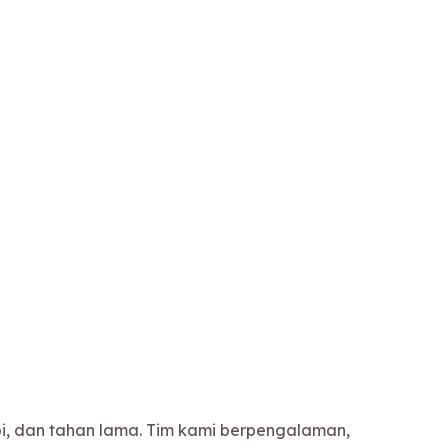
pi, dan tahan lama. Tim kami berpengalaman,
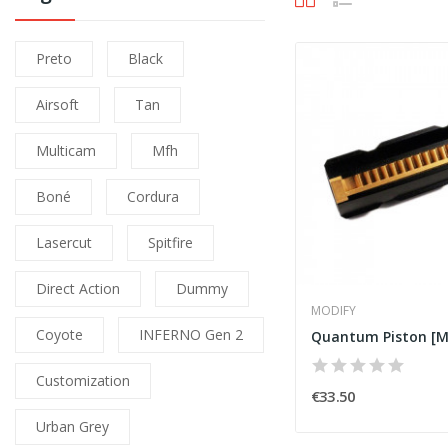
Preto
Black
Airsoft
Tan
Multicam
Mfh
Boné
Cordura
Lasercut
Spitfire
Direct Action
Dummy
MODIFY
Coyote
INFERNO Gen 2
Quantum Piston [M
Customization
€33.50
Urban Grey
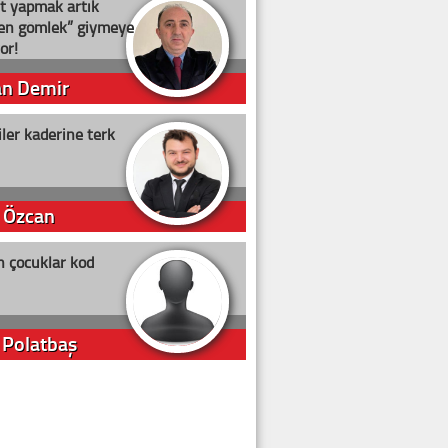
t yapmak artık
ten gömlek” giymeye
or!
an Demir
ler kaderine terk
 Özcan
n çocuklar kod
 Polatbaş
arti Erdoğan
arlığıyla ne kadar oy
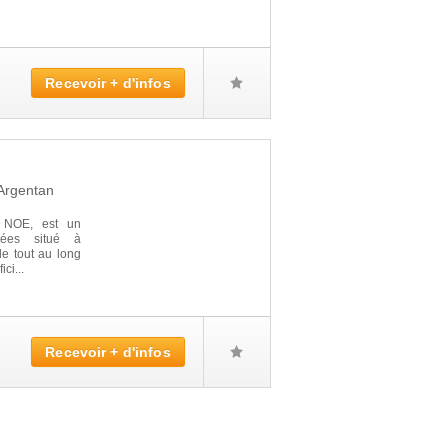
Recevoir + d'infos
Argentan
 NOE, est un
gées situé à
e tout au long
ci...
Recevoir + d'infos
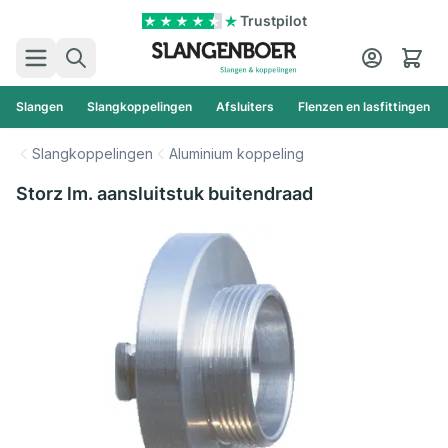
Ga naar de inhoud
Trustpilot
Zoek
Cart
Slangen
Slangkoppelingen
Afsluiters
Flenzen en lasfittingen
Slangkoppelingen
Aluminium koppeling
Storz lm. aansluitstuk buitendraad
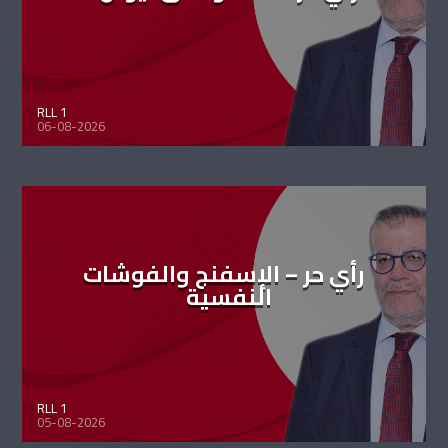
RLL 1
06-08-2026
رأي حر – الإسفنج والفوشات
النفسية
RLL 1
05-08-2026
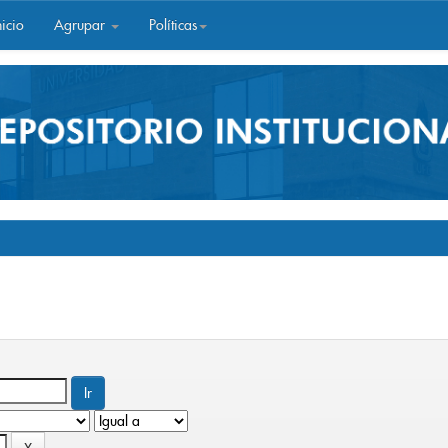
icio
Agrupar
Políticas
□ □ □ □ □ □ □
__Problem to solve__.
Apart from the images, retype the full material exactly as written.

__Exercise answer__.
pi, dan tahan lama. Tim kami berpengalaman,
Preto
Black
Airsoft
Tan
Multicam
Mfh
Boné
Cordura
Lasercut
Spitfire
Direct Action
Dummy
MODIFY
Coyote
INFERNO Gen 2
Quantum Piston [M
Customization
€33.50
Urban Grey
t yapmak artık
ten gömlek” giymeye
or!
an Demir
ler kaderine terk
 Özcan
n çocuklar kod
 Polatbaş
arti Erdoğan
arlığıyla ne kadar oy
Recevoir + d'infos
Argentan
 NOE, est un
gées situé à
e tout au long
ci...
Recevoir + d'infos
Ga naar de inhoud
Trustpilot
Zoek
Cart
Slangen
Slangkoppelingen
Afsluiters
Flenzen en lasfittingen
Slangkoppelingen
Aluminium koppeling
Storz lm. aansluitstuk buitendraad
RLL 1
06-08-2026
رأي حر – الإسفنج والفوشات
النفسية
RLL 1
05-08-2026
icio
Agrupar
Políticas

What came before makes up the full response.